PlaScope: a targeted approach to assess the plasmidome from genome assemblies at the species level.

Scientific Fields
Diseases
Organisms
Applications
Technique

Published in Microbial genomics - 01 Sep 2018

Royer G, Decousser JW, Branger C, Dubois M, Médigue C, Denamur E, Vallenet D,

Link to Pubmed [PMID] – 30265232

Link to DOI – 10.1099/mgen.0.000211

Microb Genom 2018 09; 4(9):

Plasmid prediction may be of great interest when studying bacteria of medical importance such as Enterobacteriaceae as well as Staphylococcus aureus or Enterococcus. Indeed, many resistance and virulence genes are located on such replicons with major impact in terms of pathogenicity and spreading capacities. Beyond strain outbreak, plasmid outbreaks have been reported in particular for some extended-spectrum beta-lactamase- or carbapenemase-producing Enterobacteriaceae. Several tools are now available to explore the ‘plasmidome’ from whole-genome sequences with various approaches, but none of them are able to combine high sensitivity and specificity.
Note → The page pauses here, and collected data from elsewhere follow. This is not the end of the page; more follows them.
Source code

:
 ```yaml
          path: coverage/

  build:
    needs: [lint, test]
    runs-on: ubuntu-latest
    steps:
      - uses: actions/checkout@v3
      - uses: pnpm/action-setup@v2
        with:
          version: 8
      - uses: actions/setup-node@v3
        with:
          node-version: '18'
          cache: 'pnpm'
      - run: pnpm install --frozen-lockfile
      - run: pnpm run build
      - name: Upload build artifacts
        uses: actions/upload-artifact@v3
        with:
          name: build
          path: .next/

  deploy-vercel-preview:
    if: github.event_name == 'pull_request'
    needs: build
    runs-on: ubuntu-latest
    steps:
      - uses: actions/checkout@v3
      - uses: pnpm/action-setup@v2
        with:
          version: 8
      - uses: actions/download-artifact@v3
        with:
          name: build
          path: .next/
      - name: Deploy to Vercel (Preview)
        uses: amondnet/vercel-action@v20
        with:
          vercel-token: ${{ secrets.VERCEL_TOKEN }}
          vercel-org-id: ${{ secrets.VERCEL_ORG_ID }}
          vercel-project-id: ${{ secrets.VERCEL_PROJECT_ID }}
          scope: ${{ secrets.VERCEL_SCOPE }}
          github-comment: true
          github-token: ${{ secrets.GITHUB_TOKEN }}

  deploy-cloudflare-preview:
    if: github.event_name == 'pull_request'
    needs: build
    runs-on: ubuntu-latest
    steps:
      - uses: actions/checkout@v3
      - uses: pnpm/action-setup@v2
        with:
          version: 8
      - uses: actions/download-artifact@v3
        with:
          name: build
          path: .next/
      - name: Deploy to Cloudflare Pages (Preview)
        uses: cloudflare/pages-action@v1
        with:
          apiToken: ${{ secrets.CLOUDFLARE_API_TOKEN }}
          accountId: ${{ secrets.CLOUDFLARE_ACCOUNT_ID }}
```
With this in mind, we developed PlaScope, a targeted approach to recover plasmidic sequences in genome assemblies at the species or genus level. Based on Centrifuge, a metagenomic classifier, and a custom database containing complete sequences of chromosomes and plasmids from various curated databases, PlaScope classifies contigs from an assembly according to their predicted location. Compared to other plasmid classifiers, PlasFlow and cBar, it achieves better recall (0.87), specificity (0.99), precision (0.96) and accuracy (0.98) on a dataset of 70 genomes of Escherichia coli containing plasmids. In a second part, we identified 20 of the 21 chromosomal integrations of the extended-spectrum beta-lactamase coding gene in a clinical dataset of E. coli strains. In addition, we predicted virulence gene and operon locations in agreement with the literature. We also built a database for Klebsiella and correctly assigned the location for the majority of resistance genes from a collection of 12 Klebsiella pneumoniae strains. Similar approaches could also be developed for other well-characterized bacteria.